WORK TO BE COMPLETED:
All entries below must be given again word for word.

RECORDS FOR THIS TASK:
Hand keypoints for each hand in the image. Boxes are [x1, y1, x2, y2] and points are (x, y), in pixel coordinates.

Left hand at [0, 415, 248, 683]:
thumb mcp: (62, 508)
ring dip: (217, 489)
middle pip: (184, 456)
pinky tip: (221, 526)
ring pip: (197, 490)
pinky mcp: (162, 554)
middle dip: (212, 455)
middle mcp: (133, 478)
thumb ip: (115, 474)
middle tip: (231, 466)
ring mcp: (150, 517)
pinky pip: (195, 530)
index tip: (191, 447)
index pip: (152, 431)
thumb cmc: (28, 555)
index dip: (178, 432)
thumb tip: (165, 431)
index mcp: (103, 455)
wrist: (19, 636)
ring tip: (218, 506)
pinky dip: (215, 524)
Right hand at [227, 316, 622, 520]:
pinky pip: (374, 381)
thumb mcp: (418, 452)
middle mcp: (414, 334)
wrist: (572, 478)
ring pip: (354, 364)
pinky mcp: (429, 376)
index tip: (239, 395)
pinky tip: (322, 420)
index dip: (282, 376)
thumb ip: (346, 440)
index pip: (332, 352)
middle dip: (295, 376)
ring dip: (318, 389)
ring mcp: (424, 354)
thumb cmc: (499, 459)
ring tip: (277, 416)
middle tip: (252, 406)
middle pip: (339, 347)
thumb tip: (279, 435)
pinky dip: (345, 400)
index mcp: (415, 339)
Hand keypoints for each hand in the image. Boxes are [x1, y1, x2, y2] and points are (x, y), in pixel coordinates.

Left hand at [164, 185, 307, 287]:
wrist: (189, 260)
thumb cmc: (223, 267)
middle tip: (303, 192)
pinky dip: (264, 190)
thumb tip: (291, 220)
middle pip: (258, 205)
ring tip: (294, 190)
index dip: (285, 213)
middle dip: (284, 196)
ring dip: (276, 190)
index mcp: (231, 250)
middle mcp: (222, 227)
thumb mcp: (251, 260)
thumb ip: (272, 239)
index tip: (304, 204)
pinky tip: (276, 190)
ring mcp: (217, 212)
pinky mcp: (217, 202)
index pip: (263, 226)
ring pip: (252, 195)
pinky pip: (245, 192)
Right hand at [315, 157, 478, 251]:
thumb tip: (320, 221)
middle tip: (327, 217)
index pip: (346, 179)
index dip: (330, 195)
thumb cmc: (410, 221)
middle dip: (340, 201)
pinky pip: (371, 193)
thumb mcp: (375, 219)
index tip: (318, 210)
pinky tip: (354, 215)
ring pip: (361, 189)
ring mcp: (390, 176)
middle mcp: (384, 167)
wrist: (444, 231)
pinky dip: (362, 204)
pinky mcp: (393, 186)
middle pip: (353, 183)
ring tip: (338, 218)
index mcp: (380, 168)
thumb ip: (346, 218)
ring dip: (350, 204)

YOUR RESPONSE:
Hand keypoints for each hand in the image. Boxes are [x1, y1, x2, y2] and points are (x, y), in pixel coordinates.

Left hand at [0, 415, 248, 683]:
thumb mcp: (62, 508)
ring dip: (217, 489)
middle pip: (184, 456)
pinky tip: (221, 526)
ring pip: (197, 490)
pinky mcp: (162, 554)
middle dip: (212, 455)
middle mcp: (133, 478)
thumb ip: (115, 474)
middle tip: (231, 466)
ring mcp: (150, 517)
pinky pip: (195, 530)
index tip: (191, 447)
index pip: (152, 431)
thumb cmc: (28, 555)
index dip: (178, 432)
thumb tip: (165, 431)
index mcp: (103, 455)
wrist: (19, 636)
ring tip: (218, 506)
pinky dip: (215, 524)
Right hand at [227, 316, 622, 520]:
pinky pip: (374, 381)
thumb mcp: (418, 452)
middle mcp: (414, 334)
wrist: (572, 478)
ring pip: (354, 364)
pinky mcp: (429, 376)
index tip: (239, 395)
pinky tip: (322, 420)
index dip: (282, 376)
thumb ip: (346, 440)
index pip: (332, 352)
middle dip: (295, 376)
ring dip: (318, 389)
ring mcp: (424, 354)
thumb cmc: (499, 459)
ring tip: (277, 416)
middle tip: (252, 406)
middle pip: (339, 347)
thumb tip: (279, 435)
pinky dip: (345, 400)
index mcp: (415, 339)
Hand keypoints for each hand in the image. Boxes are [x1, y1, x2, y2] and points are (x, y), in pixel coordinates.

Left hand at [164, 185, 307, 287]:
wrist: (189, 260)
thumb cmc: (223, 267)
middle tip: (303, 192)
pinky dip: (264, 190)
thumb tip: (291, 220)
middle pip: (258, 205)
ring tip: (294, 190)
index dip: (285, 213)
middle dip: (284, 196)
ring dip: (276, 190)
index mcp: (231, 250)
middle mcp: (222, 227)
thumb mcp: (251, 260)
thumb ip: (272, 239)
index tip: (304, 204)
pinky tip: (276, 190)
ring mcp: (217, 212)
pinky mcp: (217, 202)
index pip: (263, 226)
ring pip: (252, 195)
pinky pip: (245, 192)
Right hand at [315, 157, 478, 251]:
thumb tip: (320, 221)
middle tip: (327, 217)
index pip: (346, 179)
index dip: (330, 195)
thumb cmc: (410, 221)
middle dip: (340, 201)
pinky pip: (371, 193)
thumb mcp: (375, 219)
index tip: (318, 210)
pinky tip: (354, 215)
ring pip: (361, 189)
ring mcp: (390, 176)
middle mcp: (384, 167)
wrist: (444, 231)
pinky dip: (362, 204)
pinky mcp: (393, 186)
middle pip: (353, 183)
ring tip: (338, 218)
index mcp: (380, 168)
thumb ip: (346, 218)
ring dip: (350, 204)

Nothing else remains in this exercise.